Raw records:
+===+
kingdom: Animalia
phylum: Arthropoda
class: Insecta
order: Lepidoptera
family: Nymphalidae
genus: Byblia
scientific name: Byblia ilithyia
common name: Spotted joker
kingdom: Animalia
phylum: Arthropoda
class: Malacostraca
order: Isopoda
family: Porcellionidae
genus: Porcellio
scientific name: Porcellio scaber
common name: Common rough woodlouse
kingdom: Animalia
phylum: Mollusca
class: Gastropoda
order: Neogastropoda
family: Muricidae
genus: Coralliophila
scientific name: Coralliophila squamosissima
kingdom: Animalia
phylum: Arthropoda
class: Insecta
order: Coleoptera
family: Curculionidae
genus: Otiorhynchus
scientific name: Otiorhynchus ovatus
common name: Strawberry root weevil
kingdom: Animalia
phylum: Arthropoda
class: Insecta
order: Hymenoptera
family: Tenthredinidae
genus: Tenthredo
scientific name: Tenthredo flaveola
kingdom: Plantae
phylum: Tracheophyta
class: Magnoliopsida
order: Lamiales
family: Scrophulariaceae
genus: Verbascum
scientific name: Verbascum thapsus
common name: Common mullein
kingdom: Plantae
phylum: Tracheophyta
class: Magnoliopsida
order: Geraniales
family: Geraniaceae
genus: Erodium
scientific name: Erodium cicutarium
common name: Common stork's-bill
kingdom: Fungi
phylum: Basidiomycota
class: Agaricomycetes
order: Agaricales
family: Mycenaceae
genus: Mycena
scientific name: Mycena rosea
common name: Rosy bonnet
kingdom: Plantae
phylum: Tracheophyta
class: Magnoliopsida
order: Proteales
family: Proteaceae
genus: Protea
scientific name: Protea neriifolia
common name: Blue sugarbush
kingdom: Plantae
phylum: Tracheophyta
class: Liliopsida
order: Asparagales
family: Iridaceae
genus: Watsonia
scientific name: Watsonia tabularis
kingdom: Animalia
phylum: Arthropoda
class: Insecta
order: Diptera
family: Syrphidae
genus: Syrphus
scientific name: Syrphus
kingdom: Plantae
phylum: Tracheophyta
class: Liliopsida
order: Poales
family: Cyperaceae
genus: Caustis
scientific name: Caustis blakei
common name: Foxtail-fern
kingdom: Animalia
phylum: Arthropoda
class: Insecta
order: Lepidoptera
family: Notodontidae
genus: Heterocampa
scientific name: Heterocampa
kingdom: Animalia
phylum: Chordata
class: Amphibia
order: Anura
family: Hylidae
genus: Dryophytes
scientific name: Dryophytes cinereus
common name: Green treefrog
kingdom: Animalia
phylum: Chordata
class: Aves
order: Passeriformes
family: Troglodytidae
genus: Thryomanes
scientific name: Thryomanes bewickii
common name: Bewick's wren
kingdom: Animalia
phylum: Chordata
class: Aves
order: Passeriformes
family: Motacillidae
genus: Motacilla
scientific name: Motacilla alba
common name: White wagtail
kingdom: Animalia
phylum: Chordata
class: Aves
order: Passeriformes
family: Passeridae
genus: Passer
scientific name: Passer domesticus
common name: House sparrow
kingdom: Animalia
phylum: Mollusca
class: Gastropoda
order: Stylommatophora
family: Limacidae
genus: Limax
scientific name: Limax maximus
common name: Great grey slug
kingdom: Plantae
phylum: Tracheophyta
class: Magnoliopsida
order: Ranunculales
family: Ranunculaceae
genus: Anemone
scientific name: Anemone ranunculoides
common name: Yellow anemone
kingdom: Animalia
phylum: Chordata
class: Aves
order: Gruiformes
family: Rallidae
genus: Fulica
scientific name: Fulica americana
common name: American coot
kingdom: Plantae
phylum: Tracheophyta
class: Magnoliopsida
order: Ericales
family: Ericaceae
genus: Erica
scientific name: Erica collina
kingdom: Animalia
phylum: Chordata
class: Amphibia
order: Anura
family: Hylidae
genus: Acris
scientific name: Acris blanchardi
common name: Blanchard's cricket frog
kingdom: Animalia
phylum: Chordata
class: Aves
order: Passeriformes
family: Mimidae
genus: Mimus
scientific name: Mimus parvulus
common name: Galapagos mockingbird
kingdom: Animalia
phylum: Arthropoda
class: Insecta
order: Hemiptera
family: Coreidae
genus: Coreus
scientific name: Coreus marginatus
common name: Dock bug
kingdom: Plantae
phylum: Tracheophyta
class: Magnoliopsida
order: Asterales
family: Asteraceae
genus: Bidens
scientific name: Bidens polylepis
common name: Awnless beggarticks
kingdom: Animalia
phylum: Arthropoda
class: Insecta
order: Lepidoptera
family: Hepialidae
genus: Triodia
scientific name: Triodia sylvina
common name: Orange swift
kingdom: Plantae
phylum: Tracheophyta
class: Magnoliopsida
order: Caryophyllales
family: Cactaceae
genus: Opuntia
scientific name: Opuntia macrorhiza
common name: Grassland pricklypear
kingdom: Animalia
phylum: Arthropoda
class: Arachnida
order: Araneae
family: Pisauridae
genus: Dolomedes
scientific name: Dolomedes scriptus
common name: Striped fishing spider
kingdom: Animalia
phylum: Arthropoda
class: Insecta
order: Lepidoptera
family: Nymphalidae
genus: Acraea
+===+
> **WHAT TO WORK ON**
Put the data lines from the one with "common name: Blanchard's cricket frog" up to and including the one with "genus: Bidens" into a numbered list, leaving out blank lines.

> **RESULT OF THE EXERCISE**
1. common name: Blanchard's cricket frog
2. kingdom: Animalia
3. phylum: Chordata
4. class: Aves
5. order: Passeriformes
6. family: Mimidae
7. genus: Mimus
8. scientific name: Mimus parvulus
9. common name: Galapagos mockingbird
10. kingdom: Animalia
11. phylum: Arthropoda
12. class: Insecta
13. order: Hemiptera
14. family: Coreidae
15. genus: Coreus
16. scientific name: Coreus marginatus
17. common name: Dock bug
18. kingdom: Plantae
19. phylum: Tracheophyta
20. class: Magnoliopsida
21. order: Asterales
22. family: Asteraceae
23. genus: Bidens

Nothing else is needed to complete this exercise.